Das neue Ergebnis bezieht sich auf eine ganz bestimmte physikalische Größe, die schon in der Vergangenheit für viel Kopfzerbrechen gesorgt hat: das magnetischen Moment des Myons. Das Myon ist ein schwerer Verwandter des besser bekannten Elektrons. Sein magnetisches Moment – eine Art innerer Magnet und Drehimpuls, die auch das Elektron besitzt – hat einen Wert, der etwas höher als 2 ist (daher auch die 2 im Namen des Experiments). Dies haben vorherige Untersuchungen herausgefunden. Es gibt sehr genaue Vorhersagen in der grundlegenden Theorie, dem Standardmodell der Teilchenphysik, wie der Wert von 2 abweicht. Mit dem Muon g-2-Experiment können Physikerinnen und Physiker jetzt noch genauer als jede Vorhersage den Wert messen. Jede Abweichung von der Vorhersage deutet darauf hin, dass bisher unbekannte teilchenphysikalische Größen – zum Beispiel neue Teilchen oder Kräfte – dafür verantwortlich sein müssen. So könnte es sich zum Beispiel um schon lange gesuchte supersymmetrische Teilchen handeln, oder Kandidaten für dunkle Materie.

Martin Fertl und seine Mainzer Gruppe, die am Exzellenzcluster PRISMA+ forscht, haben wichtige Beiträge zu den Präzisionsmessungen am Experiment geleistet. „Wir erreichen bereits bei unserer ersten Analyse eine Genauigkeit, die schon etwas besser ist als bei dem Vorgängerexperiment – und haben dazu erst weniger als 6 Prozent des geplanten Datensatzes ausgewertet“, erklärt Fertl.
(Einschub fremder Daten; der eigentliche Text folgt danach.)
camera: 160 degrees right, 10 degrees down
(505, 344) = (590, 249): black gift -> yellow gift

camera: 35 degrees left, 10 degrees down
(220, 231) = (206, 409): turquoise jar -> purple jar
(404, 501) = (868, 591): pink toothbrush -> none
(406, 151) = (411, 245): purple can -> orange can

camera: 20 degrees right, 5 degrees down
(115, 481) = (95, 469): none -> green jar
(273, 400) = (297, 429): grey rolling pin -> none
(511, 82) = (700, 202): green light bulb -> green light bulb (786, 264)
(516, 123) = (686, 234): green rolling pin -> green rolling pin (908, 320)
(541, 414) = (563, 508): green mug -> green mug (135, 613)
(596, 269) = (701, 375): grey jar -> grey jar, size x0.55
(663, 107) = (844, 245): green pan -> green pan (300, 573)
Am Ende soll mit dem Muon g-2 Experiment eine viermal höhere Genauigkeit der Messungen erreicht werden, was das Rätsel des abweichen magnetischen Moments endgültig klären sollte.

Mehr dazu in der Pressemeldung der Uni Mainz.

In der Muon g-2-Kollaboration arbeiten mehr als 200 Wissenschaftlerinnen und Wissenschaftler von 35 Institutionen aus sieben Ländern. Das Experiment besteht aus einem Speicherring, der am US-amerikanischen Forschungslabor Fermilab nahe Chicago betrieben wird, um den herum hochpräzise Detektoren die abgestrahlten Teilchen registrieren.